### Exercise 1:
In the article on Chinese New Year jewelry sales, how much gold was shipped from Hong Kong to mainland China last November?

═══

On January 23, China celebrated its most important holiday of the year – Chinese New Year or Spring Festival. For the Chinese, it is of equal importance as Christmas for the Europeans and Americans and New Year for the Russians. The jewelry industry traditionally holds high expectations for these holidays. In past years, jewelers’ hopes pinned on Chinese New Year were justified. In this article, we summarize the results of sales this year and analyze the trends behind dry metrics.

Chinese New Year falls each time on a different date because it comes by the lunar calendar at the heart of the traditional chronology in China for almost 5,000 years. The lunar calendar is now widely used to determine the dates of the Chinese national holidays, as well as for some farm work.

Chinese New Year in China is called "Spring Festival," because according to the lunar calendar, on this day winter comes to its end making way for spring. Incidentally, it is really may be seen by changing weather. This time, the new year in China came on January 23. Although officially people in modern China are given one week (5 working days) to celebrate the occasion, the majority of the population across the country is celebrating the event for two weeks, until Feast of Lanterns, and sometimes even for a month. This means quite a lot of time to purchase gifts and be carried away by shopping.

Last November, China imported a record amount of gold, according to the Wall Street Journal citing official metrics. Shipments from Hong Kong to mainland China totaled 102 tons, a 20% increase from October and a nearly sixfold increase from November 2010. This was how the Chinese jewelry industry was bracing up for the holiday season.

One month later the Hong Kong Census and Statistics Department reported that gold imports from Hong Kong slumped to just 39 tonnes in December 2011, while Chinese gold imports for all of 2011 surged by 259 percent to nearly 428 tonnes thus making the December drop almost insignificant for the entire year picture. However, this was probably somewhat upsetting for Tom Kendall, a precious metals analyst for London-based Credit Suisse, whose forecast that overall Chinese imports for the full year would reach 470-490 tonnes failed to come true.

The good news for retail sales in China during the holiday period was that they went up 16 percent to about $75 billion (RMB 470 billion), as Bloomberg said citing the data from the Chinese Ministry of Commerce. In turn, Xinhua reported that sales of festival-related goods (precious metal souvenirs are traditionally a great success) saw double-digit growth in most regions, with the volume in Beijing, Jilin, Qingdao and Dalian up 15.5%, 17.9%, 18.1% and 14.2%, respectively.

According to Rapaport, bullions, coins and other jewelry bearing images of the Dragon, which assumed duty on January 23, were among the top rated purchases made by Chinese consumers with jewelry sales driven by strong gold demand while diamond sales were stable.

Xinhua described these goods as favorite buyers’ items this year. Sales of gold, silver and jewelry rose 57.6% during the week-long holiday at Beijing's Caibai store, a gold seller, the agency reported. Other jewelry stores across the country also saw sales surge, according to official data, Xinhua said.

═══

### Exercise 2:
Duplicate the rows below character for character, from their first line up to and including the line with "入し、引き上げることでフェイスラインや中顔面のたるみをリフトアップ".

### Provided material:

═══

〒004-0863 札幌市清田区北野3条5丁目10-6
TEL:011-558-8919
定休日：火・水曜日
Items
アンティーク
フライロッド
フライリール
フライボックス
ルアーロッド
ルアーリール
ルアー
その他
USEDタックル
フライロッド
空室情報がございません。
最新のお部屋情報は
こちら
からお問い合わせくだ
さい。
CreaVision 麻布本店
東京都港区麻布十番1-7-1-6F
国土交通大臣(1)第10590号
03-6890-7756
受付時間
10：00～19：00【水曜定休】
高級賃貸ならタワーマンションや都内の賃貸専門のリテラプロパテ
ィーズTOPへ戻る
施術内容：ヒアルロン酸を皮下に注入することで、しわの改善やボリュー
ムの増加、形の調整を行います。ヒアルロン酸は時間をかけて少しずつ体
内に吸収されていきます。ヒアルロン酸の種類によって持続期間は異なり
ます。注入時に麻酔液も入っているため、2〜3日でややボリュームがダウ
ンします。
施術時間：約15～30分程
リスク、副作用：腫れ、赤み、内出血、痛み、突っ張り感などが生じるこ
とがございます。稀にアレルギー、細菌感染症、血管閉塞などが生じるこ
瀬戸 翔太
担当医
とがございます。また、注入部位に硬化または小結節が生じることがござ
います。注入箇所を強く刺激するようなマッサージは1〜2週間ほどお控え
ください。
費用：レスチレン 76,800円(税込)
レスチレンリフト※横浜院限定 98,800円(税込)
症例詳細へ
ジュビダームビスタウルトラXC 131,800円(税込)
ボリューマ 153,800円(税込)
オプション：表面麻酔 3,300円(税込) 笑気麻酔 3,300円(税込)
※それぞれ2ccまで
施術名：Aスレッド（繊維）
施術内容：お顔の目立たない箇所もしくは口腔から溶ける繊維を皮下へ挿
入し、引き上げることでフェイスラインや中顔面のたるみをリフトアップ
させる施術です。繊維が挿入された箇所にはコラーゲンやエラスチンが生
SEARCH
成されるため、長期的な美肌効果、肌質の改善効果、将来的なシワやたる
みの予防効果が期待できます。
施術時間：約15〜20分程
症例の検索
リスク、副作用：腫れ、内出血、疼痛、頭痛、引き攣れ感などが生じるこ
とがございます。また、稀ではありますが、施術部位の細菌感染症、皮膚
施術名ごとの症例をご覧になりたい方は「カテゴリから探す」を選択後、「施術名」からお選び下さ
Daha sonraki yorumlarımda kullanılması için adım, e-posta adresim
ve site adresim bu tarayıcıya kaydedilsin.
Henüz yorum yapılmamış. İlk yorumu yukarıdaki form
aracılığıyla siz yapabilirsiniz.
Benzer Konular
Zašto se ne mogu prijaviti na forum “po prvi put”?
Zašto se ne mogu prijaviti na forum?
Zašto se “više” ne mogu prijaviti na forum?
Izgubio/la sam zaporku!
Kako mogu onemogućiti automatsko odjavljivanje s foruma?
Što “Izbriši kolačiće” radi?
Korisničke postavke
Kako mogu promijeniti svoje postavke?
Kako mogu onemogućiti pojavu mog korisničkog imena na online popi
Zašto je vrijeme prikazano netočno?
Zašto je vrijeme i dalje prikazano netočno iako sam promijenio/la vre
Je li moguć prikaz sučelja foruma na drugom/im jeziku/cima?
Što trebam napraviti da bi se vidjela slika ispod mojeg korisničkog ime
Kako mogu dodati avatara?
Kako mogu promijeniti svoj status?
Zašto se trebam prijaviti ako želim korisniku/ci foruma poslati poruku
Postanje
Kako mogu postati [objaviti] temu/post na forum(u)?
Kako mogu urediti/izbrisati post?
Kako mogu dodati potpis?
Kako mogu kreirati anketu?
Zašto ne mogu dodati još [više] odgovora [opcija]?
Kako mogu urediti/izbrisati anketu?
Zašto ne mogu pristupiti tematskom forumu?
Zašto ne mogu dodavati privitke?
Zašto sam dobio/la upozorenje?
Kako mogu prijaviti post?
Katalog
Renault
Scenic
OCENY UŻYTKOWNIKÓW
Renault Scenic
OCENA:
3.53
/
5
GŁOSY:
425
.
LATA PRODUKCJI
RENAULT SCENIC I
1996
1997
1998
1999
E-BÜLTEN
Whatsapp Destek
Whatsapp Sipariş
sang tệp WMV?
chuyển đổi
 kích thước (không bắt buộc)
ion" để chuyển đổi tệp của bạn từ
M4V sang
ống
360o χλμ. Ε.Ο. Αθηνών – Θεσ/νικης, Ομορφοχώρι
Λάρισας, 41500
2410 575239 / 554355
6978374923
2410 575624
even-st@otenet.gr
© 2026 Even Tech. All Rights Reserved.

═══

### Your response 1:
102 tons

### Your response 2:
〒004-0863 札幌市清田区北野3条5丁目10-6
TEL:011-558-8919
定休日：火・水曜日
Items
アンティーク
フライロッド
フライリール
フライボックス
ルアーロッド
ルアーリール
ルアー
その他
USEDタックル
フライロッド
空室情報がございません。
最新のお部屋情報は
こちら
からお問い合わせくだ
さい。
CreaVision 麻布本店
東京都港区麻布十番1-7-1-6F
国土交通大臣(1)第10590号
03-6890-7756
受付時間
10：00～19：00【水曜定休】
高級賃貸ならタワーマンションや都内の賃貸専門のリテラプロパテ
ィーズTOPへ戻る
施術内容：ヒアルロン酸を皮下に注入することで、しわの改善やボリュー
ムの増加、形の調整を行います。ヒアルロン酸は時間をかけて少しずつ体
内に吸収されていきます。ヒアルロン酸の種類によって持続期間は異なり
ます。注入時に麻酔液も入っているため、2〜3日でややボリュームがダウ
ンします。
施術時間：約15～30分程
リスク、副作用：腫れ、赤み、内出血、痛み、突っ張り感などが生じるこ
とがございます。稀にアレルギー、細菌感染症、血管閉塞などが生じるこ
瀬戸 翔太
担当医
とがございます。また、注入部位に硬化または小結節が生じることがござ
います。注入箇所を強く刺激するようなマッサージは1〜2週間ほどお控え
ください。
費用：レスチレン 76,800円(税込)
レスチレンリフト※横浜院限定 98,800円(税込)
症例詳細へ
ジュビダームビスタウルトラXC 131,800円(税込)
ボリューマ 153,800円(税込)
オプション：表面麻酔 3,300円(税込) 笑気麻酔 3,300円(税込)
※それぞれ2ccまで
施術名：Aスレッド（繊維）
施術内容：お顔の目立たない箇所もしくは口腔から溶ける繊維を皮下へ挿
入し、引き上げることでフェイスラインや中顔面のたるみをリフトアップ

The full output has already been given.